If an entry holds a picture, drop the picture and restate the rest word for word.

Stored records.
==================================================

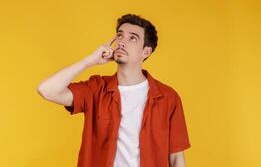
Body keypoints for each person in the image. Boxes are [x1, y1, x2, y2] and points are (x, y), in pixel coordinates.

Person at [37, 14, 191, 167]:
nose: (122, 42)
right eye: (119, 36)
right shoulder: (96, 88)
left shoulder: (168, 98)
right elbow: (46, 90)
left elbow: (177, 158)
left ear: (146, 52)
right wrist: (89, 61)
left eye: (132, 38)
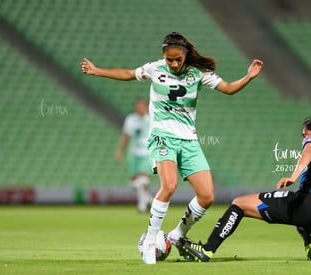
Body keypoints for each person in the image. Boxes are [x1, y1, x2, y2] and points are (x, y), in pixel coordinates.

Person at [80, 31, 263, 264]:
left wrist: (248, 77)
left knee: (206, 196)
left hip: (189, 141)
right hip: (162, 137)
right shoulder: (155, 68)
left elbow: (228, 88)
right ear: (164, 57)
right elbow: (127, 73)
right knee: (169, 185)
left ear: (185, 55)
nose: (174, 64)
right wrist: (97, 71)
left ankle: (177, 235)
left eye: (178, 59)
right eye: (170, 60)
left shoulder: (198, 73)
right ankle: (150, 241)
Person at [180, 115, 311, 262]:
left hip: (308, 206)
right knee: (298, 205)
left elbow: (307, 153)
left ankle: (207, 250)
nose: (304, 138)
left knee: (239, 204)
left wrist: (293, 176)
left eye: (306, 134)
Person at [115, 98, 152, 213]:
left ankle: (142, 207)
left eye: (142, 106)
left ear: (146, 107)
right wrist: (120, 150)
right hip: (134, 152)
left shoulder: (151, 119)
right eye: (138, 106)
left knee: (143, 179)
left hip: (147, 152)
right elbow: (126, 136)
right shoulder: (131, 119)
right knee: (133, 182)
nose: (140, 108)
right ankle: (149, 199)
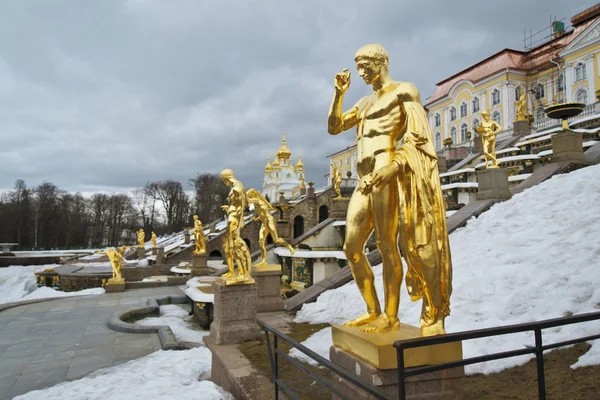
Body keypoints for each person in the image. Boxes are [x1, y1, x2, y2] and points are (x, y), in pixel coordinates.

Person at [327, 44, 452, 334]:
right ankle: (373, 310)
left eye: (365, 66)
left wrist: (393, 167)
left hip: (387, 172)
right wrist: (338, 94)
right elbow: (334, 127)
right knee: (352, 248)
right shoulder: (364, 103)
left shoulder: (404, 91)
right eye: (357, 68)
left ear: (381, 62)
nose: (361, 73)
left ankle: (391, 315)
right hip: (362, 179)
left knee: (386, 245)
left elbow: (418, 137)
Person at [247, 188, 294, 266]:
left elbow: (248, 200)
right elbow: (262, 214)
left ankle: (289, 246)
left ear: (253, 195)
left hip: (270, 221)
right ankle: (264, 261)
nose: (249, 198)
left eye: (250, 196)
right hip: (264, 223)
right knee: (261, 241)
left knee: (276, 240)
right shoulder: (256, 204)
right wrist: (256, 219)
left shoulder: (258, 201)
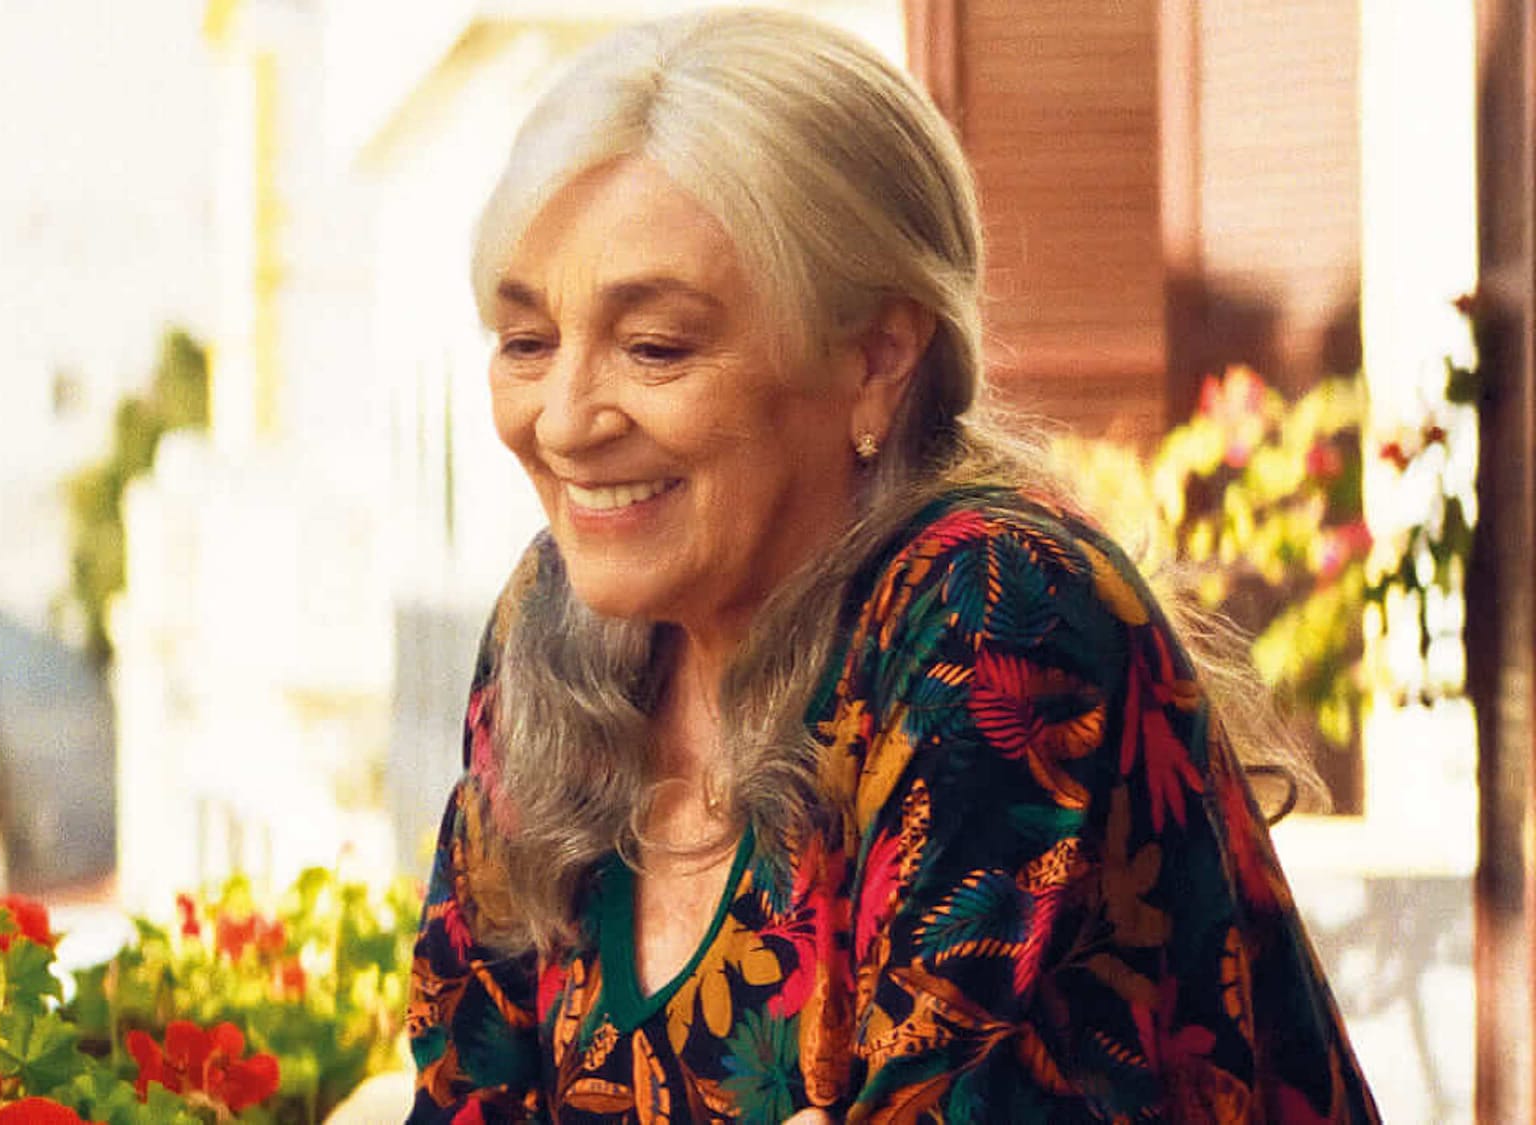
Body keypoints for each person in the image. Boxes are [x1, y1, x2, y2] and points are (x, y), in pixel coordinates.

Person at [405, 9, 1379, 1123]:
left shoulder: (996, 609)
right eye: (526, 343)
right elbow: (460, 1090)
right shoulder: (554, 622)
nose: (564, 422)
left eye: (655, 346)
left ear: (876, 358)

==================================================

Response to this task.
Body keypoints for each person in the image. Boxes are [x1, y1, x2, y2] and points are (x, y), in pixel coordinates.

Person at [37, 14, 191, 167]:
nose: (122, 42)
right eye: (119, 36)
right shoulder: (96, 88)
left shoulder: (168, 98)
right elbow: (46, 90)
left elbow: (177, 158)
left ear: (146, 52)
right wrist: (89, 61)
left eye: (132, 38)
Body keypoints for each person in the image. Boxes are [x1, y1, x2, y2] and points are (x, y), in pixel coordinates.

Person at [80, 31, 263, 264]:
left wrist: (248, 77)
left knee: (206, 196)
left hip: (189, 141)
right hip: (162, 137)
right shoulder: (155, 68)
left elbow: (228, 88)
right ear: (164, 57)
right elbow: (127, 73)
right knee: (169, 185)
left ear: (185, 55)
nose: (174, 64)
right wrist: (97, 71)
left ankle: (177, 235)
left eye: (178, 59)
right eye: (170, 60)
left shoulder: (198, 73)
right ankle: (150, 241)
Person at [180, 115, 311, 262]:
left hip: (308, 206)
right knee: (298, 205)
left elbow: (307, 153)
left ankle: (207, 250)
nose: (304, 138)
left knee: (239, 204)
left wrist: (293, 176)
left eye: (306, 134)
Person at [115, 98, 152, 213]:
left ankle: (142, 207)
left eye: (142, 106)
left ear: (146, 107)
right wrist: (120, 150)
right hip: (134, 152)
left shoulder: (151, 119)
right eye: (138, 106)
left knee: (143, 179)
left hip: (147, 152)
right elbow: (126, 136)
right shoulder: (131, 119)
right knee: (133, 182)
nose: (140, 108)
right ankle: (149, 199)
Body keypoints for each person in the image. Boxes are [x1, y1, x2, y2] and points are (x, y), in pixel coordinates.

Person at [327, 44, 452, 334]:
right ankle: (373, 310)
left eye: (365, 66)
left wrist: (393, 167)
left hip: (387, 172)
right wrist: (338, 94)
right elbow: (334, 127)
right knee: (352, 248)
right shoulder: (364, 103)
left shoulder: (404, 91)
right eye: (357, 68)
left ear: (381, 62)
nose: (361, 73)
left ankle: (391, 315)
right hip: (362, 179)
left knee: (386, 245)
left elbow: (418, 137)
Person at [247, 188, 294, 266]:
left elbow: (248, 200)
right elbow: (262, 214)
left ankle: (289, 246)
left ear: (253, 195)
left hip: (270, 221)
right ankle: (264, 261)
nose: (249, 198)
left eye: (250, 196)
right hip: (264, 223)
right knee: (261, 241)
left knee: (276, 240)
right shoulder: (256, 204)
right wrist: (256, 219)
left shoulder: (258, 201)
Body keypoints for each person in the image. Boxes are [x1, y1, x2, y2] and points are (x, y), in pixel coordinates.

Person at [405, 9, 1379, 1123]:
left shoulder: (996, 609)
right eye: (526, 343)
right elbow: (460, 1090)
right shoulder: (554, 622)
nose: (564, 422)
left eye: (655, 346)
left ear: (876, 358)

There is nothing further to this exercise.